8 Gedanken zu “Die Milch gab unserem Brot

  1. So ganz verstehe ich es nicht, warum du es ablehnst, zu sagen „Gott besucht die Menschen“… Auch wenn er einer von uns wurde, könnte man doch sagen, er besuchte die Menschen?? Widerspricht sich das?? Aber ich muss es vielleicht auch nicht verstehen… In meinem Kopf hakt es da, erkenne den Widerspruch nicht… Danke dennoch für deine Gedanken 😀😀

    1. Es ist noch mal eine andere Qualität als ein Besuch. Von Besuch spricht auch das Alte Testament im weitesten Sinne. Jakob ringt mit Gott, Mose verbringt Zeit mit Gott und sein Angesicht strahlt danach. Elia hat eine Gottesbegegnung, usw. Was neu ist mit dem Kommen Jesu auf diese Erden ist die tatsächliche Menschwerdung Gottes in der Person Jesu. Und dass er also nicht „nur“ als Gott zu uns kommt, sondern wahrer Gott und wahrer Mensch zugleich ist. Unsere Haut und unsere Knochen sich zu eigen macht. Fleischwerdung nennt die Bibel das. Und dass er damit auch ganz Mensch ist. Mit Gefühlen, körperlichen Empfindungen, den gleichen Schwierigkeiten, Schmerzen, Schwächen und Versuchungen, die wir auch kennen. Das ist nochmal mehr. Er kann sich dadurch wirklich mit uns identifizieren. Er versteht und durch und durch. Das ist besonders.

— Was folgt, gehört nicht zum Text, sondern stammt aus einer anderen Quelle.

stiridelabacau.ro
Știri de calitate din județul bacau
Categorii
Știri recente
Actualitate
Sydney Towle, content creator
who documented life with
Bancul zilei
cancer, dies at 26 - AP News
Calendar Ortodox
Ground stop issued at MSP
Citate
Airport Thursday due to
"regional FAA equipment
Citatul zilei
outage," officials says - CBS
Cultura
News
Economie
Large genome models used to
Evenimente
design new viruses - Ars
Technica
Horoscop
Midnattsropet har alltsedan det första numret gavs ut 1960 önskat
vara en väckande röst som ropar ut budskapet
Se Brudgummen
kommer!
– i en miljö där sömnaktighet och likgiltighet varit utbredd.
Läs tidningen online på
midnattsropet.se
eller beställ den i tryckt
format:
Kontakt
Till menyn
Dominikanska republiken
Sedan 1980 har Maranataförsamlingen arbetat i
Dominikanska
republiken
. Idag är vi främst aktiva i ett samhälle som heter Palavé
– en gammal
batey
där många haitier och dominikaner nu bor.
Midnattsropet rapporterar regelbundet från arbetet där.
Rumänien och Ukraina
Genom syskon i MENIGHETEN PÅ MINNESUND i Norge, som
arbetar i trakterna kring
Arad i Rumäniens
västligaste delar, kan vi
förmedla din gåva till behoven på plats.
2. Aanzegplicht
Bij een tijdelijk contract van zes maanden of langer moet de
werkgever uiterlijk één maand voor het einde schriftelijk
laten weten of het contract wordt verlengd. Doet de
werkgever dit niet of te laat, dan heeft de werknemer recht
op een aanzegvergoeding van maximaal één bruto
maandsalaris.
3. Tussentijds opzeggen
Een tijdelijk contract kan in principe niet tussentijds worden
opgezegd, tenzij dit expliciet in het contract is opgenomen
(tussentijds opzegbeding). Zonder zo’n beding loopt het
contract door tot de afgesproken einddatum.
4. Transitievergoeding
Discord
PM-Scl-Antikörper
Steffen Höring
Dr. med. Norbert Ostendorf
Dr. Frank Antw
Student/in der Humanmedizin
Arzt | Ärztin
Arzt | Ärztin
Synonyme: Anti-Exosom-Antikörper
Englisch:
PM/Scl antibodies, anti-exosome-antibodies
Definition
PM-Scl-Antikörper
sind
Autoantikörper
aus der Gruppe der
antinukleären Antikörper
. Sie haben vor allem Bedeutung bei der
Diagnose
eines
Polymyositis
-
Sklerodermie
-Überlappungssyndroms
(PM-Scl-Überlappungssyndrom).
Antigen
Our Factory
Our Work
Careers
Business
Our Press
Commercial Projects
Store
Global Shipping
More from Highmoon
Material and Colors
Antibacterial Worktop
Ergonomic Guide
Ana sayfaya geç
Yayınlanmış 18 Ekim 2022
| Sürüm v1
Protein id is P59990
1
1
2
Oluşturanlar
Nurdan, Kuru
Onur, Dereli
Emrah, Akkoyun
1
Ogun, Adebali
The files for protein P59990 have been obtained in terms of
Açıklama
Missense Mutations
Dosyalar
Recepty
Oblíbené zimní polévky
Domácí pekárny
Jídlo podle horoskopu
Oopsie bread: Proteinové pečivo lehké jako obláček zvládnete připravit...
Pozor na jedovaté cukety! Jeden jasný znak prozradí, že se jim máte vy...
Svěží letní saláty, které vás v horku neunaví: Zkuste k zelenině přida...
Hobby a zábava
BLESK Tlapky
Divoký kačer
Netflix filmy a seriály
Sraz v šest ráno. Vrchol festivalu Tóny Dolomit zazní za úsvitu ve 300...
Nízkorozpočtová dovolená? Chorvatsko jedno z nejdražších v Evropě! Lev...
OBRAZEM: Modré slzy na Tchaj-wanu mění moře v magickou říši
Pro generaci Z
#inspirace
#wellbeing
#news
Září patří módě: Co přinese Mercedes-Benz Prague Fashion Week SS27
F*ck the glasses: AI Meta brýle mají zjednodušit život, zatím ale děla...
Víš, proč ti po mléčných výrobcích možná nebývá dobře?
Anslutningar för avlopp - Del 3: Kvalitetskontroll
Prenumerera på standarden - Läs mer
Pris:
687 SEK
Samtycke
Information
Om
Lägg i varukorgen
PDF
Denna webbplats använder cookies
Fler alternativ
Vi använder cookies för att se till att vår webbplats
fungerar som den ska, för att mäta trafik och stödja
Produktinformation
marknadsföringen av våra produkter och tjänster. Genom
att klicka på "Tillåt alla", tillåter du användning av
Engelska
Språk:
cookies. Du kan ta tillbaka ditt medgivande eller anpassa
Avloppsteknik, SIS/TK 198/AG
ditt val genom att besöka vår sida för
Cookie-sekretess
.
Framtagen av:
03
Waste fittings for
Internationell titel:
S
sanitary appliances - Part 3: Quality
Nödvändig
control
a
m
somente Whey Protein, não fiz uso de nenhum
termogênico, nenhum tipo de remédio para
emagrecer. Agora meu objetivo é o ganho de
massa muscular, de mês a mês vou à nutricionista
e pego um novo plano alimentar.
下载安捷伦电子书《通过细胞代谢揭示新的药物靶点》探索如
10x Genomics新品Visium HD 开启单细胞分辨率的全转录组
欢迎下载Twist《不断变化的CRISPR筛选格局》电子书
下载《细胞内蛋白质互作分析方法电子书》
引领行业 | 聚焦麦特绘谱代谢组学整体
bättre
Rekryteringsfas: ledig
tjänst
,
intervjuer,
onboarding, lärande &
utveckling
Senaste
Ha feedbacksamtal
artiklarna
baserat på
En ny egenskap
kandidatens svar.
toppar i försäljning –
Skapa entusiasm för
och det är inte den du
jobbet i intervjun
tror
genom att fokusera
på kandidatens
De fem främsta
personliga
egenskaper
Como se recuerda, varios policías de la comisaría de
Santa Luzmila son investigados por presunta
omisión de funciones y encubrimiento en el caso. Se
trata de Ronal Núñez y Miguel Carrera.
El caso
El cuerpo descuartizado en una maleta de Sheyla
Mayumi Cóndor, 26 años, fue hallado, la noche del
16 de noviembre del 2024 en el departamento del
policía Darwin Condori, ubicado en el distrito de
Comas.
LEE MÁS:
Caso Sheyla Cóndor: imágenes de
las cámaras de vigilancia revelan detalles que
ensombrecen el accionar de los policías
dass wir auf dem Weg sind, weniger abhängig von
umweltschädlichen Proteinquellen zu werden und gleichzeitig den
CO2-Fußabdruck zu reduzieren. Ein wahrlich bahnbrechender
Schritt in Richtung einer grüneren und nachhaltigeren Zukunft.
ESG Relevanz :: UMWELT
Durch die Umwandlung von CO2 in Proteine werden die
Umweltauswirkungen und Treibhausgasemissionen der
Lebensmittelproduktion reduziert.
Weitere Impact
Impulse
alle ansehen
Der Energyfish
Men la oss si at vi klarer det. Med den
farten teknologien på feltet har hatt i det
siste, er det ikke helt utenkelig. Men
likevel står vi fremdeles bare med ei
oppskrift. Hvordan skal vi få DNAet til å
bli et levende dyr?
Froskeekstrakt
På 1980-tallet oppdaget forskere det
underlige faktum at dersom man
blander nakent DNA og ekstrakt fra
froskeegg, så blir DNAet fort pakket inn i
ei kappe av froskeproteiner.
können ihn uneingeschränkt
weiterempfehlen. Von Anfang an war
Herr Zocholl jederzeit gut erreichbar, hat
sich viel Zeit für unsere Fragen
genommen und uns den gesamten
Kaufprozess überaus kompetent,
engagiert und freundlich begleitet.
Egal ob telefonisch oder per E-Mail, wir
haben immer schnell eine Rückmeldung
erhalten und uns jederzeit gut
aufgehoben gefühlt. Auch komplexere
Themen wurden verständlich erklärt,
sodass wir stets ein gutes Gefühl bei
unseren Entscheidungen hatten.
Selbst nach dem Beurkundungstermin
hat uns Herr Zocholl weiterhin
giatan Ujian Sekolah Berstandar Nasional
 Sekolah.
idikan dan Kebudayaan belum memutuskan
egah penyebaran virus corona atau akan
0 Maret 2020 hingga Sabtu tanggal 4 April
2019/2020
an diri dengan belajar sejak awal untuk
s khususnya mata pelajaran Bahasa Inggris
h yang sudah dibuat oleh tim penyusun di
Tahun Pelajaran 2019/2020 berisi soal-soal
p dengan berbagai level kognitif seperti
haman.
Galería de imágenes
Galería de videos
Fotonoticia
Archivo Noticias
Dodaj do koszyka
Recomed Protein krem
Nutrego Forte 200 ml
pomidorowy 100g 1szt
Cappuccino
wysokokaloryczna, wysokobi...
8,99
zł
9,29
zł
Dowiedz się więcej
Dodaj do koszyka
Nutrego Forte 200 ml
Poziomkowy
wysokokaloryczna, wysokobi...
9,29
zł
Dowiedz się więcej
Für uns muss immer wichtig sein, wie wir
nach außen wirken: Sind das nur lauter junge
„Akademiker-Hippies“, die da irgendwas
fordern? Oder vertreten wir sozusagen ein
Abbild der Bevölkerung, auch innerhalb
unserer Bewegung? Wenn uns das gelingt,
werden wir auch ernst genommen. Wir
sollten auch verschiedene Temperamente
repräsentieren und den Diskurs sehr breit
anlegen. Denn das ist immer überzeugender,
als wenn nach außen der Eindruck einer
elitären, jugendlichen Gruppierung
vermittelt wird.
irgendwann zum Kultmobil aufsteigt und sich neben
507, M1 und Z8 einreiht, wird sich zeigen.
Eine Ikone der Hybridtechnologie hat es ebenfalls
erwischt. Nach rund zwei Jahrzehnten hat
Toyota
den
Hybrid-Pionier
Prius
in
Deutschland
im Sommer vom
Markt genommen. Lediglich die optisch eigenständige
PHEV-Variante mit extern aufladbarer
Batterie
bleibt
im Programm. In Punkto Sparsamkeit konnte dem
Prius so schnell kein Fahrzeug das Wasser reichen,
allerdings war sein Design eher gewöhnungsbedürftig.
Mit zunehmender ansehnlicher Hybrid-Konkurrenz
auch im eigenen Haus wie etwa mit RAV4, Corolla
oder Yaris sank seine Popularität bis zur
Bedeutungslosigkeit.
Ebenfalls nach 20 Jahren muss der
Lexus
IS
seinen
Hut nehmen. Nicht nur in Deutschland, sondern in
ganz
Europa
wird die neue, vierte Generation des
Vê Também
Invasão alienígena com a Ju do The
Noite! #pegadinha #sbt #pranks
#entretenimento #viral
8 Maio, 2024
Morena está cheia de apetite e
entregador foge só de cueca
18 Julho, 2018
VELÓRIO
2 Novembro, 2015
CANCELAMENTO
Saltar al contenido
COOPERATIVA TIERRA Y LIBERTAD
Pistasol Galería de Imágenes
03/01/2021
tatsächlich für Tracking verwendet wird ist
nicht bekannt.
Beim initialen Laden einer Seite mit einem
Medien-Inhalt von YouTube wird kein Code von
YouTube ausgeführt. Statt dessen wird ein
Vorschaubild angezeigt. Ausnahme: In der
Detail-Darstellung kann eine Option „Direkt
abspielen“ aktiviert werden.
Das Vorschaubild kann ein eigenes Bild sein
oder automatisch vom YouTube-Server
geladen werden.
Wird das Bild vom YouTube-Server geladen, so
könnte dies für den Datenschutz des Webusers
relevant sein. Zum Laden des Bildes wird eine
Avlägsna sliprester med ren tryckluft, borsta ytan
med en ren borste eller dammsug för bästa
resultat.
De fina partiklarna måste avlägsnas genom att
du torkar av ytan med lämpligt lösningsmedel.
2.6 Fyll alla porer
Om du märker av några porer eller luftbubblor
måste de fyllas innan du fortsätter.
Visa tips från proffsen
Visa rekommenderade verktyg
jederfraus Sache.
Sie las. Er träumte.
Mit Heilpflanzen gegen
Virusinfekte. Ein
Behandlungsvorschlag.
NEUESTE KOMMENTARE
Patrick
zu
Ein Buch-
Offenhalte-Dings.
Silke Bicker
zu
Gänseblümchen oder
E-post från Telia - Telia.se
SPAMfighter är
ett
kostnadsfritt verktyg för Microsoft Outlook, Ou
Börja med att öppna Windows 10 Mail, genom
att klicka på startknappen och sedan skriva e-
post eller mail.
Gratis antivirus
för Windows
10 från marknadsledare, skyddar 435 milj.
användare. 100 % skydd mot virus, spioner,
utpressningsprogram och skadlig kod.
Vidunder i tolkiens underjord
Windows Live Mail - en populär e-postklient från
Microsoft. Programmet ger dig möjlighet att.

  2. Vielleicht brauche ich auch die Vorstellung von „Besuch“, weil ich die Geschichte, vor allem als Bilderbuch, von Vater Martin, dem Schuster, so gerne mag… Der bekommt Besuch… Anders als er dachte.. kennst du die Geschichte nach Leo Tolstoi??

    1. Ja – diese Geschichte ist eine ganz besonders Schöne. Und ich denke, da trifft das Wort Besuch dann eher zu, als bei Jesu Zeit als Mensch hier auf der Erde. Vater Martin lebt ja lange nach Jesus und wünscht sich Besuch von ihm. Und es ist so wunderbar beschrieben, wie Jesus ihn in und durch diese armen Menschen besucht. 🙂 Ich habe das Bilderbuch auch noch. Es steht jetzt im Bücherschrank meines jüngeren Sohnes.

  3. Habe deinen vorherigen Kommentar erst jetzt gesehen. Bei mir verzögert sich das immer sehr, bis es hier ankommt… Ja, wenn man z.B. davon ausgeht, dass Gott Eva und Adam in der Abendkühle besuchte… 🙂 Wahrscheinlich kann man viel darüber philosophieren. Mir gefällt die Vorstellung, dass er bleibt, dass er bei mir zuhause ist. Und ich denke an Johannes 1: Er kam in das Seine, doch die Seinen nahmen ihn nicht auf… Es hat wohl viele Facetten.